** Page extract **
((

Extended Data Fig.6 |. The effect of riboflavin depletion and lumiflavin treatment on cellular viability and HCV genotype-specific dependency on FAD.

(a) Cell viability after lumiflavin treatment or riboflavin depletion. (b) Measurement of translational activity at 4 hrs after transfection of JFH1-SGR-Feo RNA with and without 0.4 mg/L riboflavin and 10μM FAD. Transfection at several time points after riboflavin depletion was included to exclude that differences in cell viability affected HCV IRES-mediated translation. (c) Measurement of Sindbis virus (SINV) replication after transfection of in vitro transcribed RNA from infectious SINV Toto-1101/Luc reporter virus with and without 0.4 mg/L riboflavin and 10 μM FAD. Transfection at several time points after riboflavin depletion was included to exclude that differences in cell viability affected SINV replication. (d) Replication of DBN3a-SGR(5’G) and GNN (non-replicating mutant) in Huh7.5 cells grown in riboflavin-depleted media. DBN3a-SGR-Fluc(5’G) had partially reverted to 5’A at the 72 hrs time point. Conditions with riboflavin (0.4 mg/L) and FAD (10 μM) included are indicated. Replication was measured in relative luciferase units (RLU) at the indicated time points and quantified relative to 4 hrs. (e) Inhibition of HCV infection by lumiflavin. Infection was measured in focus forming units relative to the untreated control obtained after infection with HCV TNcc (1a), J6/JFH1 (2a) or DBN3acc (3a) strains. For all panels, data are presented as mean +/− SD, n=3 biological replicates.

))

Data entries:
((

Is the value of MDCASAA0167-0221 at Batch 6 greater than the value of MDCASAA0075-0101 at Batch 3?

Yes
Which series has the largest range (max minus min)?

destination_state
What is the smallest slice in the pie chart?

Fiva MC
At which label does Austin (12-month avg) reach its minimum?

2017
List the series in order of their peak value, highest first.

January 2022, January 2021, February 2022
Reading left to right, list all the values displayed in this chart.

))

** The problem **
Answer these questions from the figure legend:
(a) What concentration of riboflavin was added in the conditions that included it?
(b) Which strain was used for infection with genotype 3a?
(c) How many biological replicates were used for the data in all panels?
These lines have no connection to the figure legend.

** The answer **
(a) 0.4 mg/L
(b) DBN3acc
(c) Three